Timewaster's Guide Archive

Departments => Books => Topic started by: guessingo on February 04, 2010, 02:57:45 PM

Title: medical insurance for authors
Post by: guessingo on February 04, 2010, 02:57:45 PM
This is a little off topic. Thanks to the person who pointed me to John Scalzi's blog. I really like it. I noticed that an author friend of his had to have emergency heart surgery and does not have medical insurance. So are you guys out in the cold when it comes to insurance and have to buy individual plans? Is there anyway you can get a plan through your publisher? Or the SFWA negotiates a group plan?

Getting insurance on your own is a problem. Companies do not  like to insure individuals and if you have anything wrong with you at all you end up in the HIPAA category (roughly $1,000/month, covers only emergencies and has a huge deductible).

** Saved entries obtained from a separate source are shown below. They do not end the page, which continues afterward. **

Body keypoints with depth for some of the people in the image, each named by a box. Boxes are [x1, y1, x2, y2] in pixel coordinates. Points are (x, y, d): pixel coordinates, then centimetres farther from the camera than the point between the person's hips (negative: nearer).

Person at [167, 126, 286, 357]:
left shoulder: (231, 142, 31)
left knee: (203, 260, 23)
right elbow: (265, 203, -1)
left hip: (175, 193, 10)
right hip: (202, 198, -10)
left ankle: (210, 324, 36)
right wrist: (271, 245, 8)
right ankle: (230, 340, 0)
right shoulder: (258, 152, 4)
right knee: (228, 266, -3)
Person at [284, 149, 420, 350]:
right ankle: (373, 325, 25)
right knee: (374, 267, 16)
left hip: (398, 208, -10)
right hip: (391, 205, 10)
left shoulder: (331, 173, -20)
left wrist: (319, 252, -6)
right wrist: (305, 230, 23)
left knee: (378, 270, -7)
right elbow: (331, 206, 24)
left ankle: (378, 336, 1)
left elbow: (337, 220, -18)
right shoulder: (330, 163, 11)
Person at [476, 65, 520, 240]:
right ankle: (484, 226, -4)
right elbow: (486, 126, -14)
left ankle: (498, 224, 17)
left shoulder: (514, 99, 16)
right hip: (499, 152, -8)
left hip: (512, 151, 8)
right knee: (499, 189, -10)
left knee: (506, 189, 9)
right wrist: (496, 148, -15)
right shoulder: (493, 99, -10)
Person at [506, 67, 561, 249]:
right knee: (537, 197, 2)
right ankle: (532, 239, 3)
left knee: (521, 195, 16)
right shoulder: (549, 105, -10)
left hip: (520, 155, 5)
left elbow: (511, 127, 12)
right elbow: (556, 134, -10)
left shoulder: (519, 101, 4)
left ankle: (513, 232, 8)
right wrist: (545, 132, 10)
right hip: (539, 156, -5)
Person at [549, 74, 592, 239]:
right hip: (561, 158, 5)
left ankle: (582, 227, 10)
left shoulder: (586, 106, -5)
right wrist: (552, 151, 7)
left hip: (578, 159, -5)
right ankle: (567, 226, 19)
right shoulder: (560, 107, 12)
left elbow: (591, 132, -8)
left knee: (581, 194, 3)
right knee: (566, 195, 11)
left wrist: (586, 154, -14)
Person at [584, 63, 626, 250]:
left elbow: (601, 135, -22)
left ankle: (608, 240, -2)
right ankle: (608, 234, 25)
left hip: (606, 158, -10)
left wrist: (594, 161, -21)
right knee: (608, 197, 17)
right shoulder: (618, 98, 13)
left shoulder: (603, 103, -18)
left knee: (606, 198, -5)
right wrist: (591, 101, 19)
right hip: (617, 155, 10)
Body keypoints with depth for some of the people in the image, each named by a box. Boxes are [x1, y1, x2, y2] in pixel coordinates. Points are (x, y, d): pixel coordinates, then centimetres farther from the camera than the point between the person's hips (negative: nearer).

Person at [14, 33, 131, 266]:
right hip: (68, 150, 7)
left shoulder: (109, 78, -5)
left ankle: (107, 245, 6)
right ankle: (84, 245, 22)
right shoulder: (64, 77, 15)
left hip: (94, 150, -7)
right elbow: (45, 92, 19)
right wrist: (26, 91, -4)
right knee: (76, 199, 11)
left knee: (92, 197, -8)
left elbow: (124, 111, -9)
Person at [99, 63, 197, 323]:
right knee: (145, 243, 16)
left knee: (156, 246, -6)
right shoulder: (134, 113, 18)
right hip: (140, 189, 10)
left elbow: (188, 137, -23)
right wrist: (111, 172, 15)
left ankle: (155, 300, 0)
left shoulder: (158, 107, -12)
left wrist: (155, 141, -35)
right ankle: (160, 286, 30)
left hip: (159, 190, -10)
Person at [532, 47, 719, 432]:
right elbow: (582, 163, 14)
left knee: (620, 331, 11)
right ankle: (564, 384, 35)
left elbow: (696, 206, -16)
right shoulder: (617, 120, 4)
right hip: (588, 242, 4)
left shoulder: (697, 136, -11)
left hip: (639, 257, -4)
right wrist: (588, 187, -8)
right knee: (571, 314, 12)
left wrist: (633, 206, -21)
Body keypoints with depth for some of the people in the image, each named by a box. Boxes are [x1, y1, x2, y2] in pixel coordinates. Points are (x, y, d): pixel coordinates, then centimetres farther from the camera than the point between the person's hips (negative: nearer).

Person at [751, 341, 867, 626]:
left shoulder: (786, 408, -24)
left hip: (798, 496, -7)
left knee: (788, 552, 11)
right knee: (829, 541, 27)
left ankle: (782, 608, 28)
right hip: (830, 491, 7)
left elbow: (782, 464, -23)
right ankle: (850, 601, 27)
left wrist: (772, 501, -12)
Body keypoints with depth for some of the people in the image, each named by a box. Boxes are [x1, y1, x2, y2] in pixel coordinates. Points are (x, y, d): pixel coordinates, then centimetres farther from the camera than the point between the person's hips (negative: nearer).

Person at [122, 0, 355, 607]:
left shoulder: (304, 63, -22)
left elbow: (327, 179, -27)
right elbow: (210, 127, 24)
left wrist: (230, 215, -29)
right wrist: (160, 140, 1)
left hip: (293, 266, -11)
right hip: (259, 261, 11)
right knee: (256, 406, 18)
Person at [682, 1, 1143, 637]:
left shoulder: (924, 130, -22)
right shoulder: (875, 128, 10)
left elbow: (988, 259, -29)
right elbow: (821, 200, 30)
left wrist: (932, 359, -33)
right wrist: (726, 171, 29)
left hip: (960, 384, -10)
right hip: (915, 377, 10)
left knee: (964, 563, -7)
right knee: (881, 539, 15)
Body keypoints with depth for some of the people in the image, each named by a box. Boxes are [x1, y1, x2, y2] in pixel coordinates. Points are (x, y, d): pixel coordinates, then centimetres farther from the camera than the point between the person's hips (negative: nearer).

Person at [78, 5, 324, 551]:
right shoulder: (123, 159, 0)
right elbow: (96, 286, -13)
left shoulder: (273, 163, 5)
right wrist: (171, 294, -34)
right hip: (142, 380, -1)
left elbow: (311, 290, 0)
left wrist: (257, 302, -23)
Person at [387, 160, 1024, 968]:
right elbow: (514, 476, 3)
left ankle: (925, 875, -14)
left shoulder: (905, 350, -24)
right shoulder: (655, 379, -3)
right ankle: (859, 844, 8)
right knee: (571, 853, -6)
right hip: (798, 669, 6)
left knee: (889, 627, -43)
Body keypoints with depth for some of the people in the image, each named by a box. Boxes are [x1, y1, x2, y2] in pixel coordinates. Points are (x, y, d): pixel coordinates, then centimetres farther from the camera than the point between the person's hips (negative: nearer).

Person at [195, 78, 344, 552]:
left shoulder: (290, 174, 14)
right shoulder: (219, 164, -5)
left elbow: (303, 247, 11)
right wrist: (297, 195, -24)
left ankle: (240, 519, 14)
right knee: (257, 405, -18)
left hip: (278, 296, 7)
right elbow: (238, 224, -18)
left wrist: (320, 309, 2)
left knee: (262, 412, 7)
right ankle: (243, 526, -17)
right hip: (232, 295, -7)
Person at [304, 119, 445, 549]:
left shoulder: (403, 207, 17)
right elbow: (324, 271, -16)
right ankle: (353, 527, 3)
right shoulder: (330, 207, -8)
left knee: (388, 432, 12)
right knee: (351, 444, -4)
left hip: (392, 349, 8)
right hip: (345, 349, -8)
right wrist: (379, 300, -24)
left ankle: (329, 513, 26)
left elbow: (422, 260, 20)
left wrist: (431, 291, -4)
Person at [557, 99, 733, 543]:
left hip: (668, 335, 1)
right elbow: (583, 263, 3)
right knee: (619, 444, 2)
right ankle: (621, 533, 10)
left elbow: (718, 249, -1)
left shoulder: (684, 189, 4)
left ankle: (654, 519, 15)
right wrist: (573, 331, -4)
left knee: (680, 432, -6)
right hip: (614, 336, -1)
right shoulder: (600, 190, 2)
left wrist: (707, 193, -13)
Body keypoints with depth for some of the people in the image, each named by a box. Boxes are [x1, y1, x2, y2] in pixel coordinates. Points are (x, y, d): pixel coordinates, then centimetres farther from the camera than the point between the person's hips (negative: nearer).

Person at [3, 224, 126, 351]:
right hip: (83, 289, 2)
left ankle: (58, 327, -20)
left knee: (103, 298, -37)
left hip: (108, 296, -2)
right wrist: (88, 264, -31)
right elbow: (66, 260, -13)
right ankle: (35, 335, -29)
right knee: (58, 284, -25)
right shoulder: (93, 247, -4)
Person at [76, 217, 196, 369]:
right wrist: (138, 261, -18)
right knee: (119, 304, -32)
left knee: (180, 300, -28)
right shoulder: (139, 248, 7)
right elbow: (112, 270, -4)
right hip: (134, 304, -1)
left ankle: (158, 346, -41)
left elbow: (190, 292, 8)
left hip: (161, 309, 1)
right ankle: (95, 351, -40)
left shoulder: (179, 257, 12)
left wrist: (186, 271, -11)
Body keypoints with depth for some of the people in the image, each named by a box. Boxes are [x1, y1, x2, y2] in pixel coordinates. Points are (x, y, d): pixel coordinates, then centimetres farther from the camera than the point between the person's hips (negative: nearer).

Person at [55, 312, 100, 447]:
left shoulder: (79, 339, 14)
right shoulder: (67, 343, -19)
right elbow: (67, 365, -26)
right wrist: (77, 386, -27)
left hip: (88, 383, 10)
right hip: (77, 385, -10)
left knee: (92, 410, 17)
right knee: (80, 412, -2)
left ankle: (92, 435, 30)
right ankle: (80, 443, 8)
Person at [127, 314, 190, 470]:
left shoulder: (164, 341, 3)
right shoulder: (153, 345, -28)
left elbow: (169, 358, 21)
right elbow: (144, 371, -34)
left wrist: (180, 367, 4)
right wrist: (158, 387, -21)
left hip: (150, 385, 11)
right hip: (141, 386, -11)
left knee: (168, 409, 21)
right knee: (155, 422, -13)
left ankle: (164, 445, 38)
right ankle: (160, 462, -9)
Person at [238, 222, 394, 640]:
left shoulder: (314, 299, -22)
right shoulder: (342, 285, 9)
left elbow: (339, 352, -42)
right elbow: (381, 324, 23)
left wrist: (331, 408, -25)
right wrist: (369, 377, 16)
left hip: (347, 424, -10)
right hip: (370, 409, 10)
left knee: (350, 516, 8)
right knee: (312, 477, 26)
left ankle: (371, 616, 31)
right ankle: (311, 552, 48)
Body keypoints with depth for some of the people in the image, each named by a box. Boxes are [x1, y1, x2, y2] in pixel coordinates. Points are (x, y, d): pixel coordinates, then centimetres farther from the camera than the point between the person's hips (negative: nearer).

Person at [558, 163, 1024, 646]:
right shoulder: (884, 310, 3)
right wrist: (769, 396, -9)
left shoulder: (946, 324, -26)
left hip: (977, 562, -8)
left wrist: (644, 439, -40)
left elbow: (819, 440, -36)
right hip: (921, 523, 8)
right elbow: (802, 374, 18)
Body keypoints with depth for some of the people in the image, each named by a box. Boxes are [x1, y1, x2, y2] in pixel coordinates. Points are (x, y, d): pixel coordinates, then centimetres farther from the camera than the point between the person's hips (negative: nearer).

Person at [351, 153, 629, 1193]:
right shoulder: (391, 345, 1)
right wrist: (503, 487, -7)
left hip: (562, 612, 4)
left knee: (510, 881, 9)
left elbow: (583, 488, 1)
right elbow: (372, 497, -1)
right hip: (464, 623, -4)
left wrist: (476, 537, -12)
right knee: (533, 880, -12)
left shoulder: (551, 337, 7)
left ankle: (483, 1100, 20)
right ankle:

I am asking in case I want to write some day....
Title: Re: medical insurance for authors
Post by: Eerongal on February 04, 2010, 03:03:54 PM
Since they don't have a regular employer, and can switch publishing companies on a whim (after contracts are up, etc.), it likely works like a freelance contractor, that is, they buy their own. This is just a guess, though.
Title: Re: medical insurance for authors
Post by: Peter Ahlstrom on February 04, 2010, 07:21:05 PM
Yes. Authors have to get their own individual plans. People have been suggesting SFWA do something for years, but group plans are actually more expensive than individual plans (because no one can be rejected, for one reason).
Title: Re: medical insurance for authors
Post by: Eerongal on February 04, 2010, 08:07:23 PM
Yes. Authors have to get their own individual plans. People have been suggesting SFWA do something for years, but group plans are actually more expensive than individual plans (because no one can be rejected, for one reason).

Honestly, I dont see anything every really happening in this regard getting done, mainly because it's such a shake up to how contracting (in any field) generally works.
Title: Re: medical insurance for authors
Post by: guessingo on February 05, 2010, 01:22:51 AM
no one can be rejected for medical insurance now. you get put in the HIPAA category like I described above. Very expensive.